Exploring whether decisions of news editors systematically cater to the preferences of the readers is important for a few reasons. There is theoretical work which shows that selective coverage of stories due to their sensational appeal by a newspaper can distort the beliefs of readers and make them take sub-optimal actions, than if they were perfectly informed (Best 2009). For example, there is evidence which shows that people switch to road travel in the aftermath of airline crashes and their extensive coverage by the media even though fundamentally air travel is much safer than travelling by road. Further, identifying whether news stories are chosen because of demand-side (or supply-side) reasons is important for the design of media regulation. The Telecom Regulatory Authority of India (TRAI), for example, has ignored demand-side incentives while proposing regulations for media ownership, assuming a supply-side association between ownership of the news outlet and the viewpoint expressed it. While that might sometimes be true, if a newspaper systematically writes additional articles on a story just because of its sensational appeal then there would be additional regulatory implications² .

Methodology

Our study aims to analyse the causal impact of story popularity on editorial decisions. This is not a trivial exercise due to a few reasons. First, we are interested in disaggregated editorial decisions; this requires data at the article level. To this end, we were able to acquire proprietary information from a leading English language Indian national daily newspaper on the clicks received by all articles published by it in the year 2012. We combined this with publicly available data collected by ‘crawling’ the news website. In particular, we use an automated script to scrape the news site to collect data on the text of each article along with its headline, whether it had a picture on the page, the time and date the article was published, as well as the source of the article. To construct stories, our unit of analysis, we identify the similarities between news articles based on proper nouns occurring in the articles and classify sufficiently similar articles into clusters or stories using methods borrowed from the computer science literature. A follow-up story on the Fukushima disaster, which took place in 2011, is what a typical story looks like in our dataset:

Table 1. A typical ‘story’ in the dataset

Secondly, clicks and coverage could be correlated if a story is in fact both newsworthy/ important and of interest to readers, which would drive both more clicks and coverage. To ensure that our estimates don´t reflect mere correlations, we focus on two exogenous (external) shocks to reader clicks to establish a causal relationship between clicks and coverage: days with rain and the level of electricity shortage. On rainy days, readers are constrained in the number of activities they can carry out and may choose to remain indoors, which can increase the time they spend online reading news. On days with power shortages, inpiduals´ ability to connect to the internet is limited, and so is their ability to visit the news site. Under the assumption that the newsworthiness of stories is not affected by rain or power outages, we essentially compare how editors respond to the clicks received by the average story first published on a rainy day versus the average story published on a day when it does not rain (and similarly for power outages).
· · ·
• [Exercise brief]
According to the study description above, which two exogenous shocks to reader clicks are used to establish a causal relationship between clicks and coverage?

• [Material supplied]
· · ·
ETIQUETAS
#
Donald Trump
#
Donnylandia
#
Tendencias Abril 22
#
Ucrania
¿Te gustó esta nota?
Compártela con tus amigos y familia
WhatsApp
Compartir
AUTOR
· · ·
• [Your response]
Days with rain and the level of electricity shortage.